• Data provided:
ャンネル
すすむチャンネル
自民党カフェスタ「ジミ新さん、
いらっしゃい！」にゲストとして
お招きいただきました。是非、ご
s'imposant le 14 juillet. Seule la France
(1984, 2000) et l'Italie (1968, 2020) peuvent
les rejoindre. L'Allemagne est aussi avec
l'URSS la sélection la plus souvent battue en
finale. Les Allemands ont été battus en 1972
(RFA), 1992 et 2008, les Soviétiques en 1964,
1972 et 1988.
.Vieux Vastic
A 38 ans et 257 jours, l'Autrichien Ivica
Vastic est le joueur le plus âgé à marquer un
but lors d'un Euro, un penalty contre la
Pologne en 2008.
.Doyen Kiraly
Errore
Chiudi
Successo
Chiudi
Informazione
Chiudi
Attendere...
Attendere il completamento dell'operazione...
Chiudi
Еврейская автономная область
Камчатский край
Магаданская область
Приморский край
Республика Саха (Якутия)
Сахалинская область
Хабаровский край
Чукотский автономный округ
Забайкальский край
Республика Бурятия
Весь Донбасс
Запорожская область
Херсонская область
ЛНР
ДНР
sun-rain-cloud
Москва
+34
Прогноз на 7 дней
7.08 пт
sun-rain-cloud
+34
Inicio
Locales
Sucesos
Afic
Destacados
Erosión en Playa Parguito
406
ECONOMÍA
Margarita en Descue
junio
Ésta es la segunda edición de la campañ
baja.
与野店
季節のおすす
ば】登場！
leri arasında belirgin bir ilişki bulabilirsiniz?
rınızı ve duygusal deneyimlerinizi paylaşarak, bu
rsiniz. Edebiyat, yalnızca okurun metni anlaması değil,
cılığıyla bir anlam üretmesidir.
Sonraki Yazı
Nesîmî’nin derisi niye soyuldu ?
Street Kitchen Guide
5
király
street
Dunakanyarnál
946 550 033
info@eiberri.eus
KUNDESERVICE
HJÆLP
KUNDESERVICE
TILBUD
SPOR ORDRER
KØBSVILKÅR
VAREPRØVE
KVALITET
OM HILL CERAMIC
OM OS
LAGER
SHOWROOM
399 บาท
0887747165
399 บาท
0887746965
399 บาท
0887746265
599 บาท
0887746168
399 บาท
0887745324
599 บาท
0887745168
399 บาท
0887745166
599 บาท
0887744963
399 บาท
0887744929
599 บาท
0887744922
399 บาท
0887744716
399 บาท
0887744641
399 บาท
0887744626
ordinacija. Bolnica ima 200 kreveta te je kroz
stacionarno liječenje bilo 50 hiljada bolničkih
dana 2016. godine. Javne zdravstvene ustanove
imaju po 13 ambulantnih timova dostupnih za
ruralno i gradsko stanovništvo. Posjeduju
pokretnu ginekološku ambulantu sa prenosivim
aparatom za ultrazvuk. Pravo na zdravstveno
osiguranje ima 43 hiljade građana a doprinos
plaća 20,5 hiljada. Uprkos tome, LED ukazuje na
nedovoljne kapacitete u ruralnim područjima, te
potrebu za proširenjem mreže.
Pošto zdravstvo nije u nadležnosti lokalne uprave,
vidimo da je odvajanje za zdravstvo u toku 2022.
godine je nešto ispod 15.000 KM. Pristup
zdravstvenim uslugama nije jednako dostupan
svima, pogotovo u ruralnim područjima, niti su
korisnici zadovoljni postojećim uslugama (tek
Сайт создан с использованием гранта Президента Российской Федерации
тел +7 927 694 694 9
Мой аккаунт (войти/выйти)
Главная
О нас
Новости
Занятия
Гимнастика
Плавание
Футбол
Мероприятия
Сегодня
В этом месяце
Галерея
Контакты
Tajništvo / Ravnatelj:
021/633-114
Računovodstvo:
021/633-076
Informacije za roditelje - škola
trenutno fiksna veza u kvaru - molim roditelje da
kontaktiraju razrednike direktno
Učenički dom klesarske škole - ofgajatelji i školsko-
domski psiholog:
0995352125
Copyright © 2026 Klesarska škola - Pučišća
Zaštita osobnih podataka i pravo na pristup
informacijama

• Problem statement:
Search the listing above for the lines with "1972 et 1988." and "rsiniz. Edebiyat, yalnızca", then output those lines and all lines between them exactly.

• Output below:
1972 et 1988.
.Vieux Vastic
A 38 ans et 257 jours, l'Autrichien Ivica
Vastic est le joueur le plus âgé à marquer un
but lors d'un Euro, un penalty contre la
Pologne en 2008.
.Doyen Kiraly
Errore
Chiudi
Successo
Chiudi
Informazione
Chiudi
Attendere...
Attendere il completamento dell'operazione...
Chiudi
Еврейская автономная область
Камчатский край
Магаданская область
Приморский край
Республика Саха (Якутия)
Сахалинская область
Хабаровский край
Чукотский автономный округ
Забайкальский край
Республика Бурятия
Весь Донбасс
Запорожская область
Херсонская область
ЛНР
ДНР
sun-rain-cloud
Москва
+34
Прогноз на 7 дней
7.08 пт
sun-rain-cloud
+34
Inicio
Locales
Sucesos
Afic
Destacados
Erosión en Playa Parguito
406
ECONOMÍA
Margarita en Descue
junio
Ésta es la segunda edición de la campañ
baja.
与野店
季節のおすす
ば】登場！
leri arasında belirgin bir ilişki bulabilirsiniz?
rınızı ve duygusal deneyimlerinizi paylaşarak, bu
rsiniz. Edebiyat, yalnızca okurun metni anlaması değil,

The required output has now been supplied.